## GIVEN TEXT
○ ○ ○

# polish so soon after waxing??



## arf1 (Nov 23, 2008)

Hello all, It was about 4 weeks ago that I decided to wash,polish and wax the TT, ( plenty of washes since!) anyway, when would you guys recommend giving it another coat of polish? I'd like to do it once the weather gets a bit better but is it OK to polish so soon after waxing or does it not make any difference?

I probably wont wax the car for another 2 months or so

Cheers


----------



## Ikon66 (Sep 12, 2003)

most polishes are mildly abrasive so will strip the wax you have on the car, it's best to wax after a polish to protect the paint


----------



## YELLOW_TT (Feb 25, 2004)

I would only polish your TT about twice a year but wax every month at least


----------



## kenjo (Jan 31, 2007)

Well Andy, if you are gonna polish his, you might as well do mine mate :lol: :lol:


----------



## arf1 (Nov 23, 2008)

Thats very kind of you Andy, let us know when your free to do it :lol: and kenjo, fancy doing the interior for me? :lol:

Thanks all


----------



## Paul S (Jul 20, 2008)

Is it a good bad idea to polish and wax the TT even if it has a bodycare treatment on it? The stealer told me that it shouldn't be waxed or polished for at least three years... is this true??!


----------



## J55TTC (Apr 25, 2005)

Paul S said:


> Is it a good bad idea to polish and wax the TT even if it has a bodycare treatment on it? The stealer told me that it shouldn't be waxed or polished for at least three years... is this true??!

○ ○ ○

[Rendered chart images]
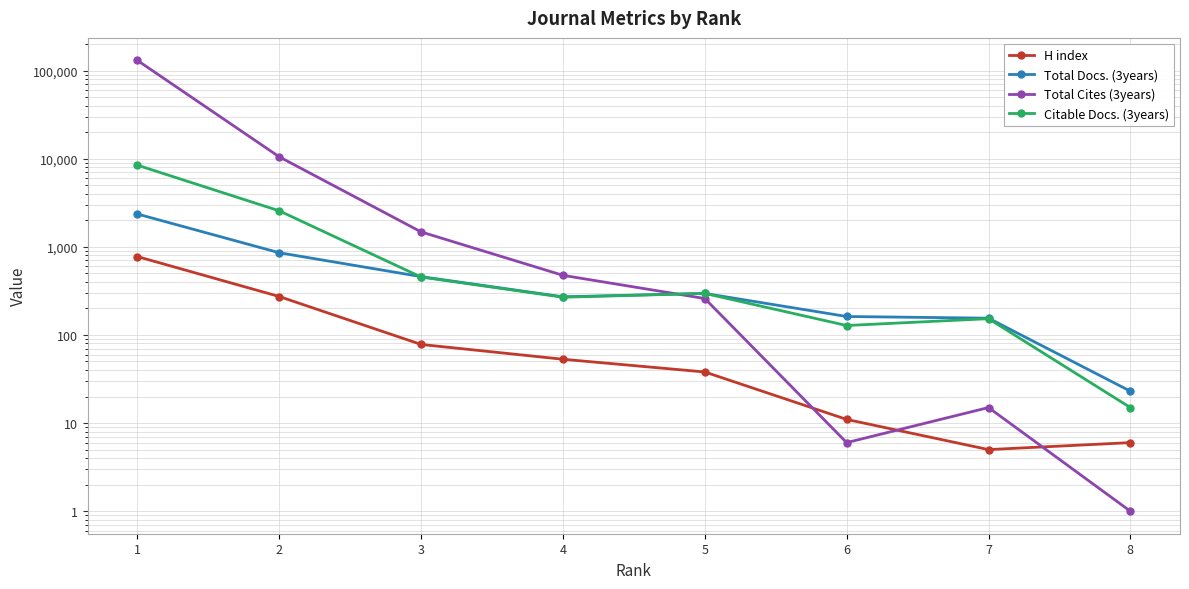

Between 1 and 3, which series saw the biggest shift?

Total Cites (3years)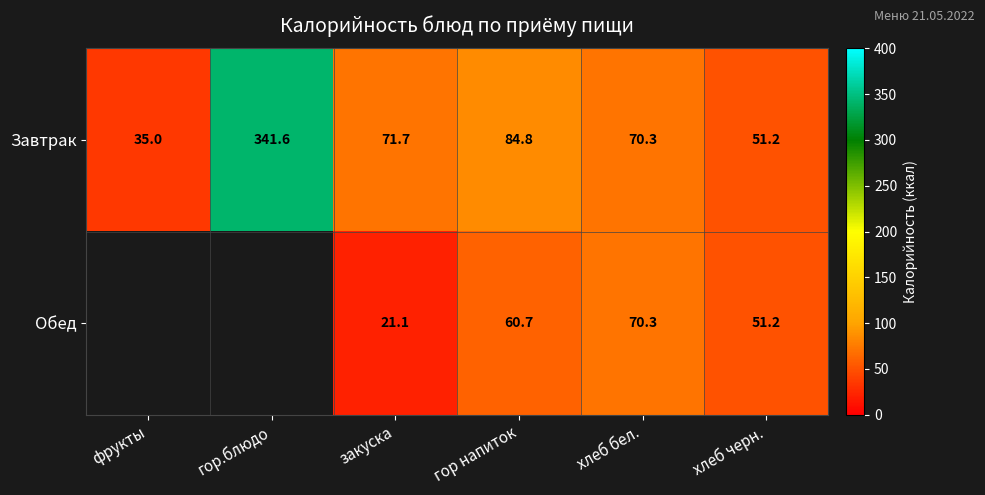

Rank the categories by Завтрак value from lowest to highest.

фрукты, хлеб черн., хлеб бел., закуска, гор напиток, гор.блюдо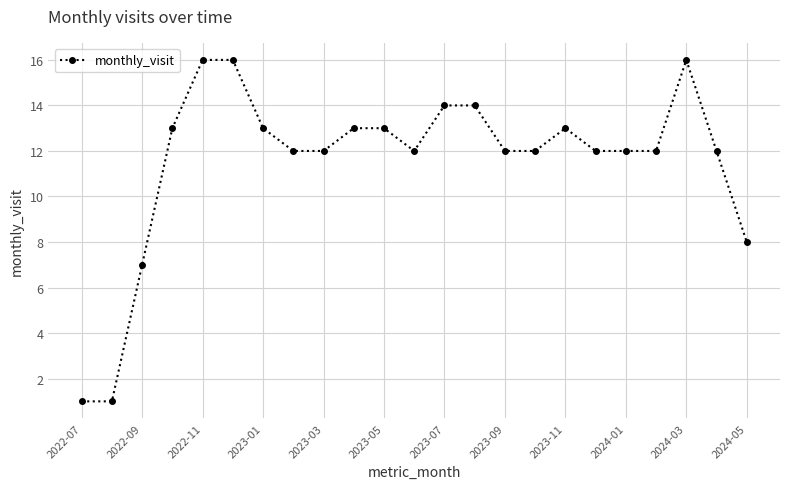

What is the greatest value displayed?

16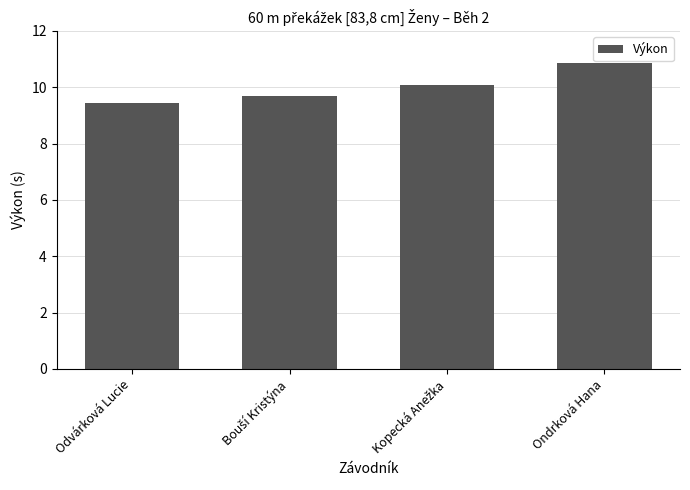

True or false: the data shows 9.4 at Odvárková Lucie.

True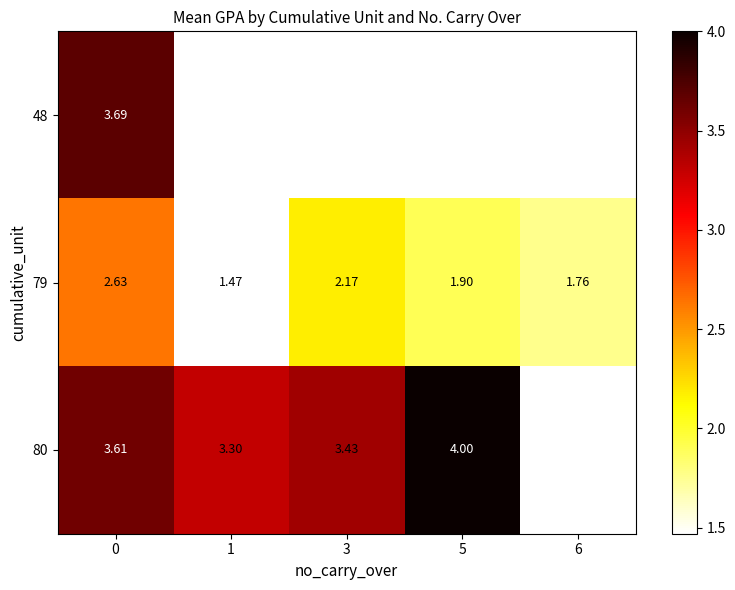

Is the value of 80 at 1 greater than the value of 79 at 5?

Yes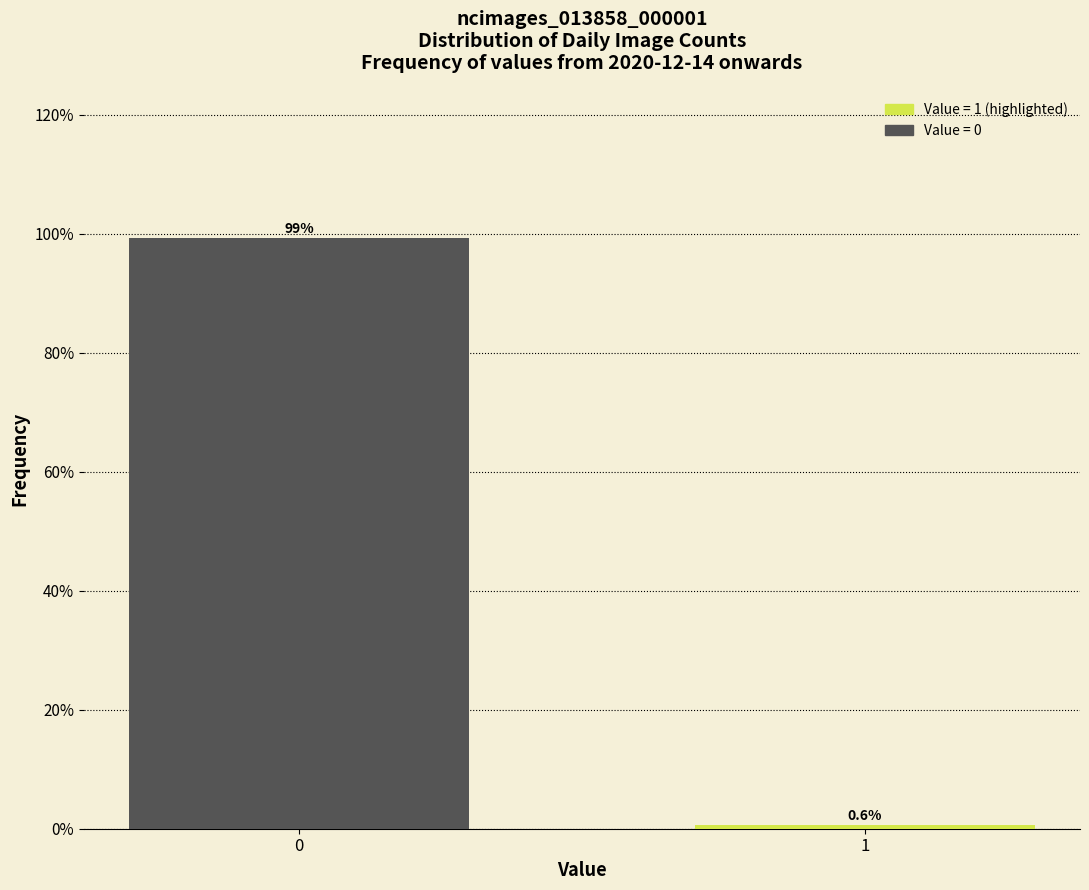

Reading left to right, extract all data points from this chart.

0=99.4	1=0.6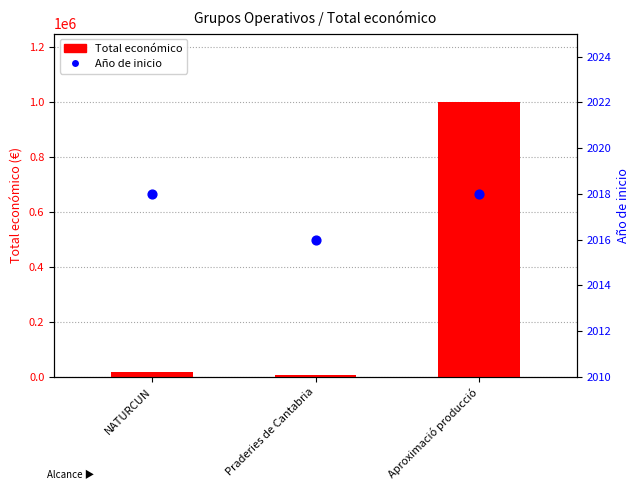

Which series contains the lowest Y value?

Año de inicio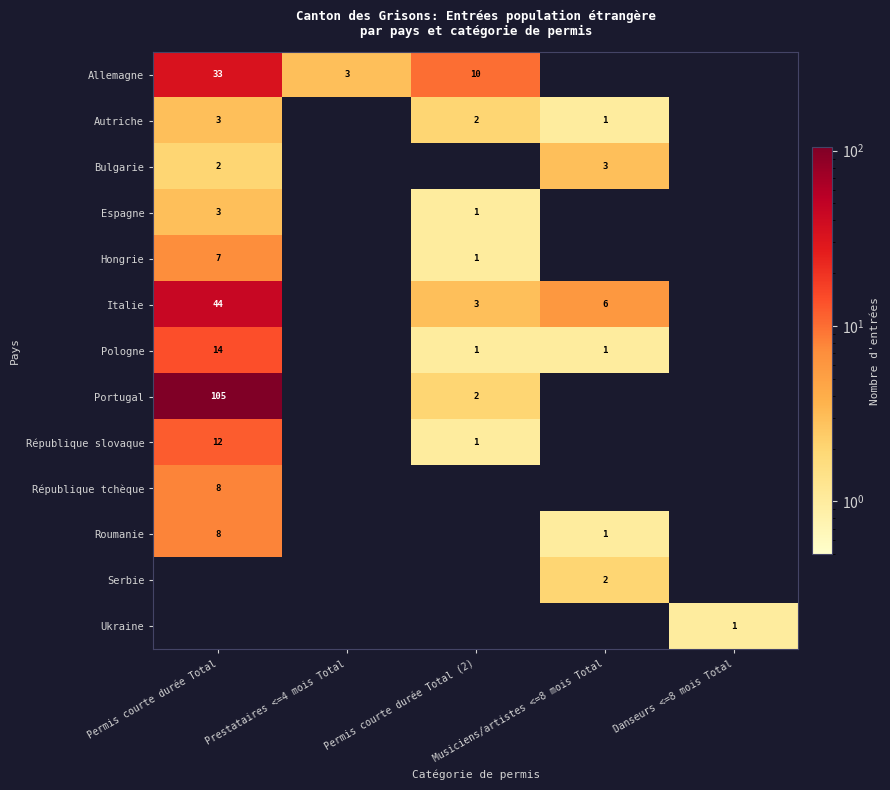

The Hongrie series shows 1 at Permis courte durée Total (2). True or false?

True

○ ○ ○

## TO DO
Extend the forum thread about polishing a TT soon after waxing, picking up after the last post shown.

## REPLY
Complete BS. The lifeshine products that would have been used will probably not last 3 months let alone 3 years!


----------



## TeeTees (Mar 9, 2006)

arf1 said:


> Hello all, It was about 4 weeks ago that I decided to wash,polish and wax the TT, ( plenty of washes since!) anyway, when would you guys recommend giving it another coat of polish? I'd like to do it once the weather gets a bit better but is it OK to polish so soon after waxing or does it not make any difference?
> 
> I probably wont wax the car for another 2 months or so
> 
> Cheers


I polish mine quite regularly, but mainly when I find any swirl marks or marring on the paintwork.

Just make sure that you ALWAYS wax after polishing. Protect yer paint :wink:


----------



## Paul S (Jul 20, 2008)

thanks for your replies guys. Very helpful. I have some Autoglym products ('super resin polish' and 'ultra deep shine')... are these any good? I am presuming that either of these can be used as a polish, and also that I need to get hold of some good wax. If so, any tips on which one to buy?


----------



## TeeTees (Mar 9, 2006)

Paul S said:


> thanks for your replies guys. Very helpful. I have some Autoglym products ('super resin polish' and 'ultra deep shine')... are these any good? I am presuming that either of these can be used as a polish, and also that I need to get hold of some good wax. If so, any tips on which one to buy?


Quite a few people on the detailing sites still use Autoglym srp, but personally I gave up on it years ago as the texture was too powdery and fill in any stone chips with a white residue, plus it didn't give any depth to my paintwork. Not sure on ultra deep shine, have a read off the bottle and see when it says about applying - might be AFTER the use of another polish.

Wax : personally I use, and like Swissvax. I stepped in on the lowest rung of the ladder to try it out first and opted for Swissvax Onyx (£40). I bought it about 1 1/4 years ago, and I still have more than half a tub left. So although the price may seem steep to some people, it pays off in the end. If you can afford more, buy a better Swissvax wax as it'll last longer on the paint, so you won't have to apply it as often.

Other people like Dodo Juice (another wax). I haven't used this, but have heard many GOOD things about it.


----------



## Paul S (Jul 20, 2008)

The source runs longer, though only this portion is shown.